--- EXCERPTED TEXT ---

The EEA also provides an Excel tables that describes the data model in detail. From these tables, we learn that the final data model will need to contain information on the following properties of designated areas:

  • Designations need to be described by providing an ISO ALPHA-3 code of the reporting country, the ISO ALPHA-3 code of the country where the data originate from, a national designation type code, the title of the designation in the original language and in English, a reference to the legal text covering the designation as well as a Reference to the Official Journal where the law was published. Furthermore, the Designation need to have the address of the administrative authority responsible for the designation, the total number of sites and the total area in hectares covered for this designation. Finally, there should be space for remarks concerning the designation.
  • Designated Sites have a Unique record identifier for nationally designated areas, a national site code, an ISO ALPHA-3 code of the reporting country, the ISO ALPHA-3 code of the country where the data originate from, a National designation type code, a name of the site in local language and the surface area of site in hectares. They are also described through a IUCN management category, the year of establishment (when the site was first time designated), and the year and code of the last legal change. The location is indicated by geographical latitude (x, y) in decimal degrees format. Finally, each record also contains information on licensing and remarks on the site record.

---

QUESTIONS ON THE MATERIAL
- a) In the text on the EEA designated areas data model, what does a site's year of establishment refer to?
- b) In one to three sentences, explain how the designated areas text says the required properties of the final data model are known.
- c) Write the next part of the text on the EEA designated areas data model, starting after its last sentence.
The data after this point are separate material.

--- GIVEN ENTRIES ---

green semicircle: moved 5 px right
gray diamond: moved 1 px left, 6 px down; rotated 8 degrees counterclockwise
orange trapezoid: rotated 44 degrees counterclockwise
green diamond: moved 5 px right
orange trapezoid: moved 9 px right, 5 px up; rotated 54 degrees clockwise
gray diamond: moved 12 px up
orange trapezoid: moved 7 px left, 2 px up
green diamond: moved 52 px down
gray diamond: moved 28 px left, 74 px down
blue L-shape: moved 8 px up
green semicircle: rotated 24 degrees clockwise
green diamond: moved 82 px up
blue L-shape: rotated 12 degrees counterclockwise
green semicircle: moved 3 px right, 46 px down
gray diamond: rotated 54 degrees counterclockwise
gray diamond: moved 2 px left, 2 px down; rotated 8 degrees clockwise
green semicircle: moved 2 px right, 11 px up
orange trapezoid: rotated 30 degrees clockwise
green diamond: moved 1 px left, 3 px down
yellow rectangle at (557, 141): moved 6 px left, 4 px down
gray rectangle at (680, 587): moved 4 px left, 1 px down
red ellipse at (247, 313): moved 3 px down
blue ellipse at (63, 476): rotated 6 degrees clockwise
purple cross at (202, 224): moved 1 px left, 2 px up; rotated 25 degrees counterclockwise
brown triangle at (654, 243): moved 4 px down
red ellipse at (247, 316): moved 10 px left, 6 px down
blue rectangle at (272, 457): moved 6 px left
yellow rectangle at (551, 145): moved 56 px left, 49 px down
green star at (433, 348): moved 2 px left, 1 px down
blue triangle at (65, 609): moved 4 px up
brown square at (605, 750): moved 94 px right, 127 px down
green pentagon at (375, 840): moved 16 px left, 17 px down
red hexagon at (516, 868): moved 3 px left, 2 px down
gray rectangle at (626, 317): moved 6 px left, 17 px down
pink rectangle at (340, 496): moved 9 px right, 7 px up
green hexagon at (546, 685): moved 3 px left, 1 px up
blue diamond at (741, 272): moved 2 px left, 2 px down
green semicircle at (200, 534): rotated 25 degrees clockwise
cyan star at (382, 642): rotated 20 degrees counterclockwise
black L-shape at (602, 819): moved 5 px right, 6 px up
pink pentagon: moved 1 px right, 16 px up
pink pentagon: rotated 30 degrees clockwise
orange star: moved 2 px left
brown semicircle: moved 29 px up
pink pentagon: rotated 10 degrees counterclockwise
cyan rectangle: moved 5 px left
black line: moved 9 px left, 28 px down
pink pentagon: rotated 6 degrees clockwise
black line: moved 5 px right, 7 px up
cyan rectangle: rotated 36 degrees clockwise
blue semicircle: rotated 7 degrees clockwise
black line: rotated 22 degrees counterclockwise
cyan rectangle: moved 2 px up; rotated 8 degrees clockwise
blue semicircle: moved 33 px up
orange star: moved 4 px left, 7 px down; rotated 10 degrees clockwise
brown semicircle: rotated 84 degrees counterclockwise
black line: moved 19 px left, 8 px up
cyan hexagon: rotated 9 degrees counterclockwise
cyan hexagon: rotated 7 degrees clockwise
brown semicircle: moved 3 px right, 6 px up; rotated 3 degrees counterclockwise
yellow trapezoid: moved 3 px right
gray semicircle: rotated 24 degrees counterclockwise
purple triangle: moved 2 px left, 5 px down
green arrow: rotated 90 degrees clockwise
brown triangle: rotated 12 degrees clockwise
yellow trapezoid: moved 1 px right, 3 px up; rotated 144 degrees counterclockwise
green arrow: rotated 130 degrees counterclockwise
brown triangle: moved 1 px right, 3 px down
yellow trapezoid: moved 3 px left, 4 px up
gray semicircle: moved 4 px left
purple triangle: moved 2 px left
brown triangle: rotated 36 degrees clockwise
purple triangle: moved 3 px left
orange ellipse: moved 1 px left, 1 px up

---

ANSWERS IN ORDER
- a) It is the year when the site was designated for the first time.

- b) The EEA provides Excel tables that describe the data model in detail. The list of properties that the final data model must contain comes from those tables.

- c)
The table describes additional potential classes for our model, such as Designation Boundaries, Site Boundaries and a National Overview.

Finding your scope and comparing to existing specifications

In a first step, we need to identify which INSPIRE data specifications are a good match for our extension project. We use the Interactive Data Specifications Find your Scope tool for this purpose. We start with a Direct search, where we enter «Designation»:

We get a couple of direct hits, among them the theme «Protected Sites» and the spatial object type Protected Site. Since we're going to deal with protected sites, let's look at that in detail. We click on the name, and learn that this type has several relevant properties such as legalFoundationDate and legalFoundationDocument, both of which are required in the CDDA definition:

Next, we do a complete comparison of the requirements of our CDDA model extension with the INSPIRE Protected Sites model. This comparison results in the following coverage table:

Requirement Covered Not covered
IE-01 Designation Type The required Type Designation Type can be matched to the to the INSPIRE data type DesignationType. We can use designationScheme to indicate the CDDA/IUCN designation, and use designation for the name of the designation. All other properties - such as country codes, a citation for the responsible authority and statistical summaries - need to be added.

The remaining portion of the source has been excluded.